So, to get to the story. About two years ago, I was hiking with some family in the snow and slipped and fell on some ice (classic clumsy me). I bruised my right hip but felt fine otherwise. That being said, about a month or two after that fall, I started having lower back pain that grew into nerve pain that shot down the back side of my right leg. After going to my primary care doctor, I was prescribed some steroids for anti-inflammatory purposes and referred to physical therapy. After a few weeks of physical therapy, my therapist told me I should get involved in yoga to work to strengthen my lower back muscles. Following her instructions, I started going to yoga class at least once a week. Miraculously, my back pain, and the nerve pain that extended down my legs, stopped completely. I continued to do yoga regularly for about a year. Last winter, the nerve pain came back briefly, but I again worked on exercising and stretching, and it went away. Then, about 3 weeks ago, I was babysitting and sitting on the floor with the toddler I care for. As I turned to reach something behind me, something happened and I suddenly felt pain return to my back and cause stiffness and nerve pain down my lower extremities. I got up and fortunately was soon done babysitting. As I went back to school, I could barely walk and knew something was really wrong. I took lots of advil and did lots of stretching exercises for the next week and a half. Nothing helped and I found myself waking up at night from the pain and continuing to have a lot of trouble walking.

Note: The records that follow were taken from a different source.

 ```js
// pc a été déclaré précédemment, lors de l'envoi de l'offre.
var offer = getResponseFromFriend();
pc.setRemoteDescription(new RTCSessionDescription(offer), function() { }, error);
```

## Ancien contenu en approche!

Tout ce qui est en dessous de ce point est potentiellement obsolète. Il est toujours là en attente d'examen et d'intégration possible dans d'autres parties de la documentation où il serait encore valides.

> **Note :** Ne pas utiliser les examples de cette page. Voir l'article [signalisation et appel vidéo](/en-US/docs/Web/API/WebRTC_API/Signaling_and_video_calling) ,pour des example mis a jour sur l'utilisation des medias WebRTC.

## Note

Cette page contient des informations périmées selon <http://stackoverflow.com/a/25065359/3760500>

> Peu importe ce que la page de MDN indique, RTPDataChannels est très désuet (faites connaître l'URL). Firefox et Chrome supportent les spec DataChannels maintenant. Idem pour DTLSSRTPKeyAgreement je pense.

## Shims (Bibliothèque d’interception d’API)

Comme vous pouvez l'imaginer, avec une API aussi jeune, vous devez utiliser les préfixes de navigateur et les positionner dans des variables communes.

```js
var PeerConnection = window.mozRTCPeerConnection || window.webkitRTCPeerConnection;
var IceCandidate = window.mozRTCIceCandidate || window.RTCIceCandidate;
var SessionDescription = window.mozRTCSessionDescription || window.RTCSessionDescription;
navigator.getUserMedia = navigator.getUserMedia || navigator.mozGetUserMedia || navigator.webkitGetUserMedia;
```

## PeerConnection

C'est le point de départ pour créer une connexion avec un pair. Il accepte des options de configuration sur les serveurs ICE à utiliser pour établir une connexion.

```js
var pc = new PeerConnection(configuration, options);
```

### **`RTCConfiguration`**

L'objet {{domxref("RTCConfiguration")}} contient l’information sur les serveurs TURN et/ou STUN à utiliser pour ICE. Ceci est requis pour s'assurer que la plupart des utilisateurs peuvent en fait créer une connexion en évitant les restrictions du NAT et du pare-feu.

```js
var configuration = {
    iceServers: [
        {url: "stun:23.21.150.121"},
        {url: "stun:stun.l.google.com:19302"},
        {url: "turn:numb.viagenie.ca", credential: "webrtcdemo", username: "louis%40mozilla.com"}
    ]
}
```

Then, I went on Thanksgiving break. I had my annual physical the second day of break, so I told my doctor about my problem. He again put me on steroids for 6 days, which did help temporarily with the pain. He also referred me for an MRI of my back to try and find out what may be causing my pain. About 3 days ago the results of that MRI came back. It turns out I have a slightly herniated disc and a bone spur in my lower back, both of which are pressing on a nerve. I was told I should go have a consultation with a spinal surgeon. I proceeded to google what “herniated disc” and “lumbar bone spur” meant and what typically led to these problems.
It was quite shocking to find out both herniated discs and lumbar bone spurs are typically found in people over 50 who have osteoarthritis. That basically means my lower back is about 29 years or more older than the rest of me. This is particularly evident in the presence of the bone spur, which is a bony growth on my spine. According to spine-health.com, “osteophytes are a radiographic marker of spinal degeneration (aging), which means that they show up on X-rays or MRI scans and are by and large a normal finding as we age.” So, my spine is apparently degenerating but I’m only 21… So, that brings me back to how this relates to survivorship.
As I’ve mentioned before, leukemia treatment involves spinal taps in which they inject intrathecal chemotherapy. In my treatment as a toddler, I had about 19 spinal taps. In my treatment as a teenager, I had about the same number. That means there has been a lot of chemotherapy going into my spine – and from my 28 day spinal headache during my relapse treatment, it is likely some of that chemotherapy leaked out into the bones/tissues of my lower back. While I make the disclaimer that I have no idea if this is actually a possible cause, I believe it is related at least in some way. The MRI report from last week showed significant degradation of the health of the two discs in between the bottom few vertebrae of my back. So, something definitely happened there.
I thought I had encountered enough with the cognitive challenges I confronted at the beginning of my college experience, and I definitely was not expecting physical complications more than 6 years after my treatment ended. I thought by this point if I didn’t have any problems I would be ok. Clearly that is not the case and I don’t think I realized that my treatments may have impacted the internal structures of my body in a way that I can’t see and that might manifest in various new problems, like this spine problem, as I get older.
Therefore, I wanted to write a PSA to survivors to remind you to get regular physical exams through a primary care provider, have an annual visit with a long-term survivorship specialist, and most importantly, to listen to your body. I could have attributed my pain to a pulled muscle or something and chosen not to do anything about it. However, I went to my physical appointment and requested my doctor refer me for an MRI (he was only going to give me the steroids but I knew I needed to find out what was really going on and the MRI was the way to accomplish that). And that brings me to my final point – just as you should during your treatment, remain informed and active in your care as a survivor. By doing all these things, you can be more proactive in ensuring your long-term wellbeing.